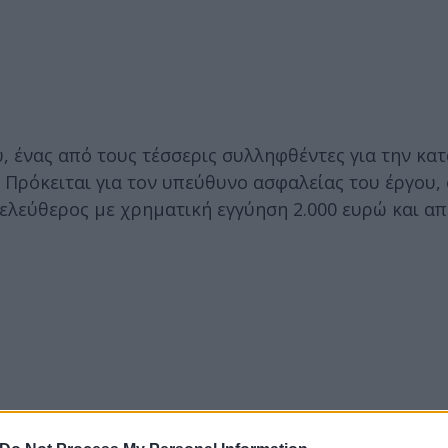
, ένας από τους τέσσερις συλληφθέντες για την κα
Πρόκειται για τον υπεύθυνο ασφαλείας του έργου, 
ελεύθερος με χρηματική εγγύηση 2.000 ευρώ και α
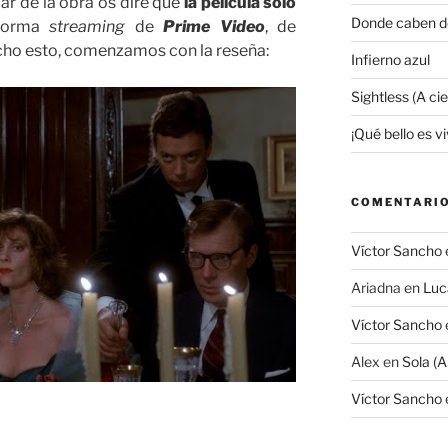
r de la obra os diré que
la película solo
Donde caben d
aforma
streaming
de
Prime Video
, de
icho esto, comenzamos con la reseña:
Infierno azul
Sightless (A ci
¡Qué bello es viv
COMENTARIO
Víctor Sancho
Ariadna
en
Luc
Víctor Sancho
Alex
en
Sola (A
Víctor Sancho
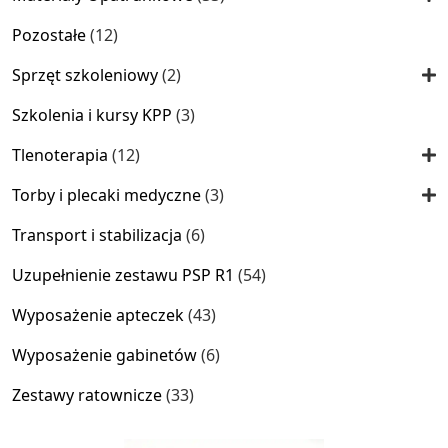
produkty
12
Pozostałe
12
produktów
2
Sprzęt szkoleniowy
2
produkty
3
Szkolenia i kursy KPP
3
produkty
12
Tlenoterapia
12
produktów
3
Torby i plecaki medyczne
3
produkty
6
Transport i stabilizacja
6
produktów
54
Uzupełnienie zestawu PSP R1
54
produkty
43
Wyposażenie apteczek
43
produkty
6
Wyposażenie gabinetów
6
produktów
33
Zestawy ratownicze
33
produkty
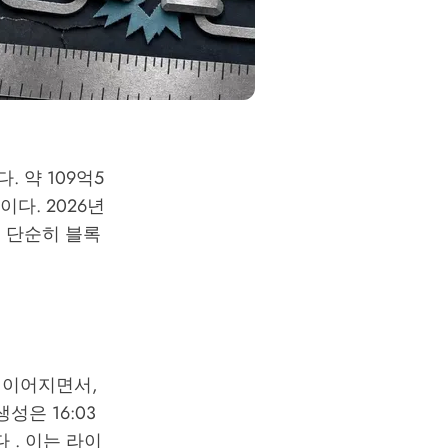
 약 109억5
다. 2026년
는 단순히 블록
 이어지면서,
성은 16:03
다 . 이는 라이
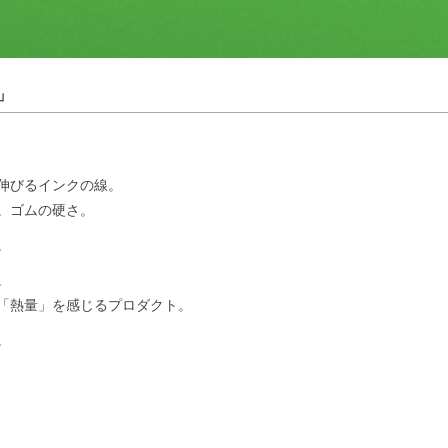
!」
伸びるインクの線。
。ゴムの硬さ。
。
。
「熱量」を感じるプロダクト。
。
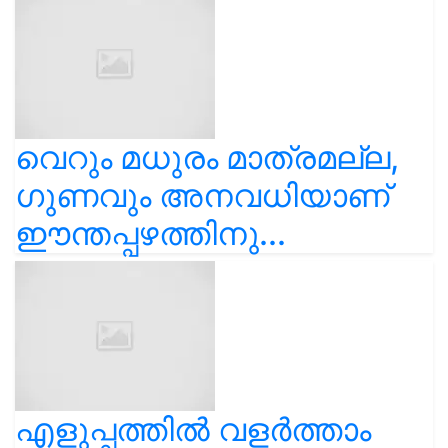
വെറും മധുരം മാത്രമല്ല,
ഗുണവും അനവധിയാണ്
ഈന്തപ്പഴത്തിനു...
എളുപ്പത്തിൽ വളർത്താം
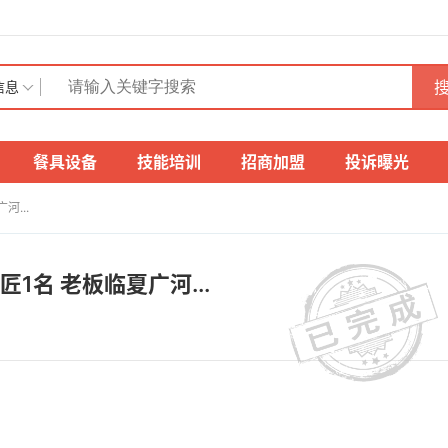
搜
信息
餐具设备
技能培训
招商加盟
投诉曝光
...
1名 老板临夏广河...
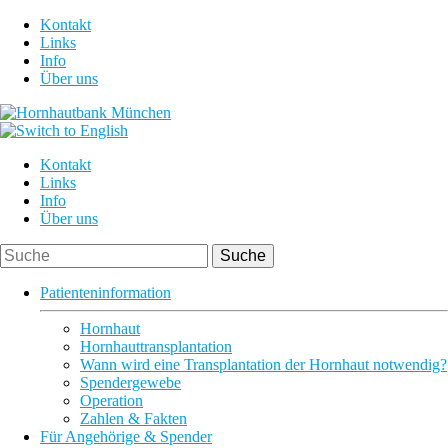
Kontakt
Links
Info
Über uns
Kontakt
Links
Info
Über uns
Patienteninformation
Hornhaut
Hornhauttransplantation
Wann wird eine Transplantation der Hornhaut notwendig?
Spendergewebe
Operation
Zahlen & Fakten
Für Angehörige & Spender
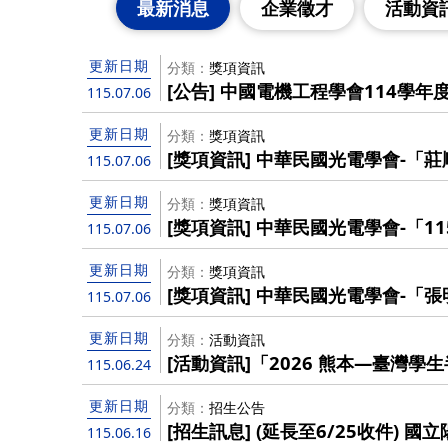
最新消息
企業徵才
活動資
更新日期
分類
獎項資訊
[公告] 中國電機工程學會114學年
115.07.06
更新日期
分類
獎項資訊
[獎項資訊] 中華民國光電學會-「
115.07.06
115/8/15截止），歡迎優秀博士
更新日期
分類
獎項資訊
[獎項資訊] 中華民國光電學會-「
115.07.06
115/8/15截止），歡迎踴躍報名！
更新日期
分類
獎項資訊
[獎項資訊] 中華民國光電學會-「
115.07.06
（至115/7/31截止），歡迎踴躍
更新日期
分類
活動資訊
[活動資訊]「2026 熊本—臺灣
115.06.24
院收件截止日提前至6/24 (三)!
更新日期
分類
招生公告
[招生訊息] (延長至6/25收件) 
115.06.16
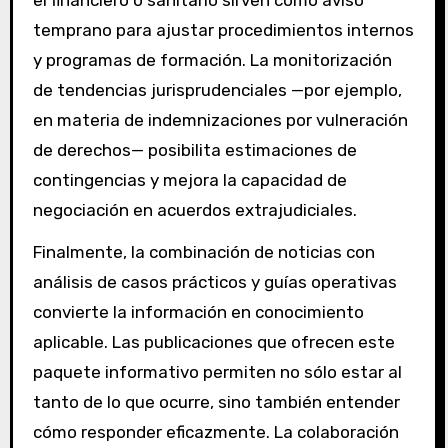
temprano para ajustar procedimientos internos
y programas de formación. La monitorización
de tendencias jurisprudenciales —por ejemplo,
en materia de indemnizaciones por vulneración
de derechos— posibilita estimaciones de
contingencias y mejora la capacidad de
negociación en acuerdos extrajudiciales.
Finalmente, la combinación de noticias con
análisis de casos prácticos y guías operativas
convierte la información en conocimiento
aplicable. Las publicaciones que ofrecen este
paquete informativo permiten no sólo estar al
tanto de lo que ocurre, sino también entender
cómo responder eficazmente. La colaboración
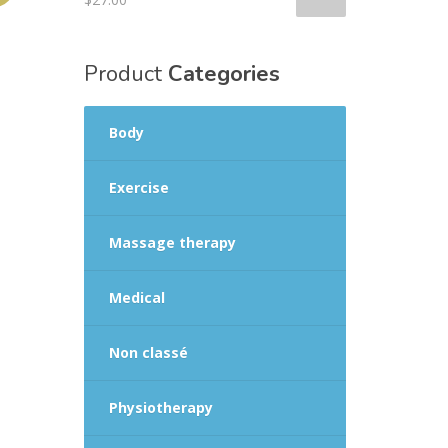
Product
Categories
Body
Exercise
Massage therapy
Medical
Non classé
Physiotherapy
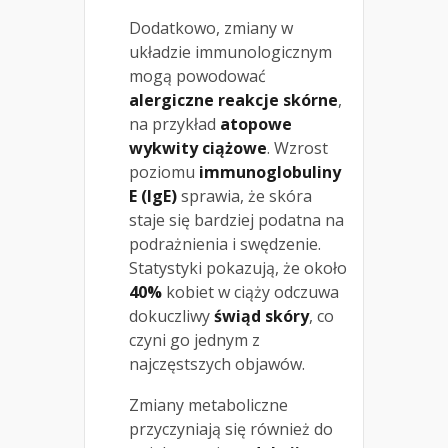
Dodatkowo, zmiany w
układzie immunologicznym
mogą powodować
alergiczne reakcje skórne
,
na przykład
atopowe
wykwity ciążowe
. Wzrost
poziomu
immunoglobuliny
E (IgE)
sprawia, że skóra
staje się bardziej podatna na
podrażnienia i swędzenie.
Statystyki pokazują, że około
40%
kobiet w ciąży odczuwa
dokuczliwy
świąd skóry
, co
czyni go jednym z
najczęstszych objawów.
Zmiany metaboliczne
przyczyniają się również do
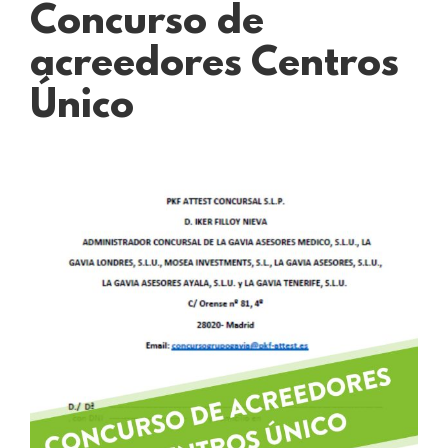
Concurso de
acreedores Centros
Único
Ver
imagen
más
grande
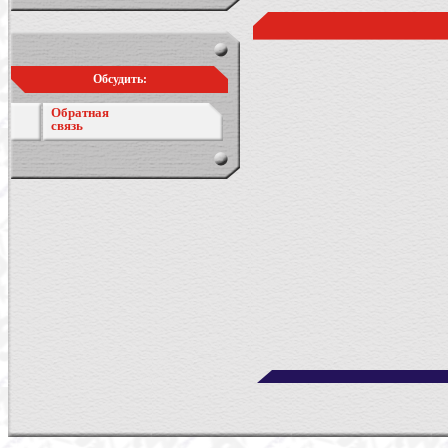
Обсудить:
Обратная
связь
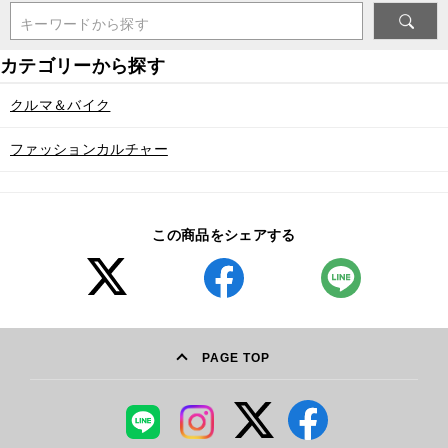
キーワードから探す
クルマ＆バイク
ファッションカルチャー
この商品をシェアする
PAGE TOP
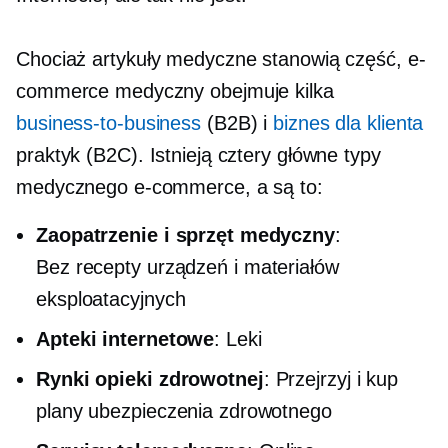
Chociaż artykuły medyczne stanowią część, e-
commerce medyczny obejmuje kilka
business-to-business
(B2B) i
biznes dla klienta
praktyk (B2C). Istnieją cztery główne typy
medycznego e-commerce, a są to:
Zaopatrzenie i sprzęt medyczny
:
Bez recepty
urządzeń i materiałów
eksploatacyjnych
Apteki internetowe
: Leki
Rynki opieki zdrowotnej
: Przejrzyj i kup
plany ubezpieczenia zdrowotnego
-------------------------
Problem to solve:
Reproduce every line of text in the data above verbatim, omitting the pictures.

Answer space:
, ένας από τους τέσσερις συλληφθέντες για την κα
Πρόκειται για τον υπεύθυνο ασφαλείας του έργου, 
ελεύθερος με χρηματική εγγύηση 2.000 ευρώ και α
r de la obra os diré que
la película solo
Donde caben d
aforma
streaming
de
Prime Video
, de
icho esto, comenzamos con la reseña:
Infierno azul
Sightless (A ci
¡Qué bello es viv
COMENTARIO
Víctor Sancho
Ariadna
en
Luc
Víctor Sancho
Alex
en
Sola (A
Víctor Sancho
produkty
12
Pozostałe
12
produktów
2
Sprzęt szkoleniowy
2
produkty
3
Szkolenia i kursy KPP
3
produkty
12
Tlenoterapia
12
produktów
3
Torby i plecaki medyczne
3
produkty
6
Transport i stabilizacja
6
produktów
54
Uzupełnienie zestawu PSP R1
54
produkty
43
Wyposażenie apteczek
43
produkty
6
Wyposażenie gabinetów
6
produktów
33
Zestawy ratownicze
33
produkty
 약 109억5
다. 2026년
는 단순히 블록
 이어지면서,
성은 16:03
다 . 이는 라이
!」
伸びるインクの線。
。ゴムの硬さ。
。
。
「熱量」を感じるプロダクト。
。
വെറും മധുരം മാത്രമല്ല,
ഗുണവും അനവധിയാണ്
ഈന്തപ്പഴത്തിനു...
എളുപ്പത്തിൽ വളർത്താം
搜
信息
餐具设备
技能培训
招商加盟
投诉曝光
...
1名 老板临夏广河...
Kontakt
Links
Info
Über uns
Kontakt
Links
Info
Über uns
Patienteninformation
Hornhaut
Hornhauttransplantation
Wann wird eine Transplantation der Hornhaut notwendig?
Spendergewebe
Operation
Zahlen & Fakten
Für Angehörige & Spender
最新消息
企業徵才
活動資
更新日期
分類
獎項資訊
[公告] 中國電機工程學會114學年
115.07.06
更新日期
分類
獎項資訊
[獎項資訊] 中華民國光電學會-「
115.07.06
115/8/15截止），歡迎優秀博士
更新日期
分類
獎項資訊
[獎項資訊] 中華民國光電學會-「
115.07.06
115/8/15截止），歡迎踴躍報名！
更新日期
分類
獎項資訊
[獎項資訊] 中華民國光電學會-「
115.07.06
（至115/7/31截止），歡迎踴躍
更新日期
分類
活動資訊
[活動資訊]「2026 熊本—臺灣
115.06.24
院收件截止日提前至6/24 (三)!
更新日期
分類
招生公告
[招生訊息] (延長至6/25收件) 
115.06.16
temprano para ajustar procedimientos internos
y programas de formación. La monitorización
de tendencias jurisprudenciales —por ejemplo,
en materia de indemnizaciones por vulneración
de derechos— posibilita estimaciones de
contingencias y mejora la capacidad de
negociación en acuerdos extrajudiciales.
Finalmente, la combinación de noticias con
análisis de casos prácticos y guías operativas
convierte la información en conocimiento
aplicable. Las publicaciones que ofrecen este
paquete informativo permiten no sólo estar al
tanto de lo que ocurre, sino también entender
cómo responder eficazmente. La colaboración
Product
Categories
Body
Exercise
Massage therapy
Medical
Non classé
Physiotherapy
Dodatkowo, zmiany w
układzie immunologicznym
mogą powodować
alergiczne reakcje skórne
,
na przykład
atopowe
wykwity ciążowe
. Wzrost
poziomu
immunoglobuliny
E (IgE)
sprawia, że skóra
staje się bardziej podatna na
podrażnienia i swędzenie.
Statystyki pokazują, że około
40%
kobiet w ciąży odczuwa
dokuczliwy
świąd skóry
, co
czyni go jednym z
najczęstszych objawów.
Zmiany metaboliczne
przyczyniają się również do
Concurso de
acreedores Centros
Único
Ver
imagen
más
grande
Обсудить:
Обратная
связь
キーワードから探す
クルマ＆バイク
ファッションカルチャー
この商品をシェアする
PAGE TOP
Chociaż artykuły medyczne stanowią część, e-
commerce medyczny obejmuje kilka
business-to-business
(B2B) i
biznes dla klienta
praktyk (B2C). Istnieją cztery główne typy
medycznego e-commerce, a są to:
Zaopatrzenie i sprzęt medyczny
:
Bez recepty
urządzeń i materiałów
eksploatacyjnych
Apteki internetowe
: Leki
Rynki opieki zdrowotnej
: Przejrzyj i kup
plany ubezpieczenia zdrowotnego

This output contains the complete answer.